I walked out on my job today. It felt great.
I went on my dinner and something inside snapped like a tight cord and I found myself on autopilot, collecting my bag and putting on my coat and then just walking away. I didn't look back once. I was home in twenty minutes and feeling the most euphoric sense of relief.
This weekend has confirmed to me that I've made the right decision. Any doubts I may have had lingering like a bad smell have gone. I know in my heart this is the best decision, the only decision worth making at this moment in time. I'm not just walking away, they've pushed me most of the distance and now I'm just finishing the journey.
I didn't get paid on Friday. Everyone else on the team did, so what's the excuse for not paying me my months wages? If this isn't another element of victimising an individual I don't know what is. Too coincidental. No apology, no haste to rectify this. I spent the weekend without any money, and then Monday morning I received a disgusting 'telling off' from these assholes for voicing my concerns! They expected me to sit there meekly and do another days work without having been paid for the last 4 weeks! Are you kidding me? and to be spoken to like a child again, like shit wiped from a dirty shoe sole, I'm not having it. Not even an apology you know that, not a single 'sorry'.

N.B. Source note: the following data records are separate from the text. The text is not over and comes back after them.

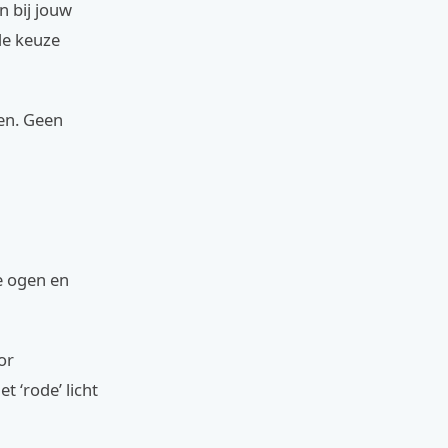
n bij jouw
 de keuze
gen. Geen
je ogen en
or
t ‘rode’ licht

Their callus attitude makes me feel worse, they have no conscious, they don't appreciate the detrimental effect of not getting paid on time, because they are part of a corrupt and selfish system.
I had made up my mind before now I thought but now it's settled. I don't want to be around those kinds of people everyday. I don't want to be unhappy every night thinking about the next day. I'm done with not being treated fairly. I'm done with being underappreciated. I am worth more than this. So this was my frame of mind when I snapped.
I've walked out and to hell with it all.
Yes I'm taking a risk, I'm also taking my life in my own hands and out of someone else's.
I'll just do what I always do...work with what I have and take it as it comes.
This is life, it's hard, and I'm taking it one step at a time.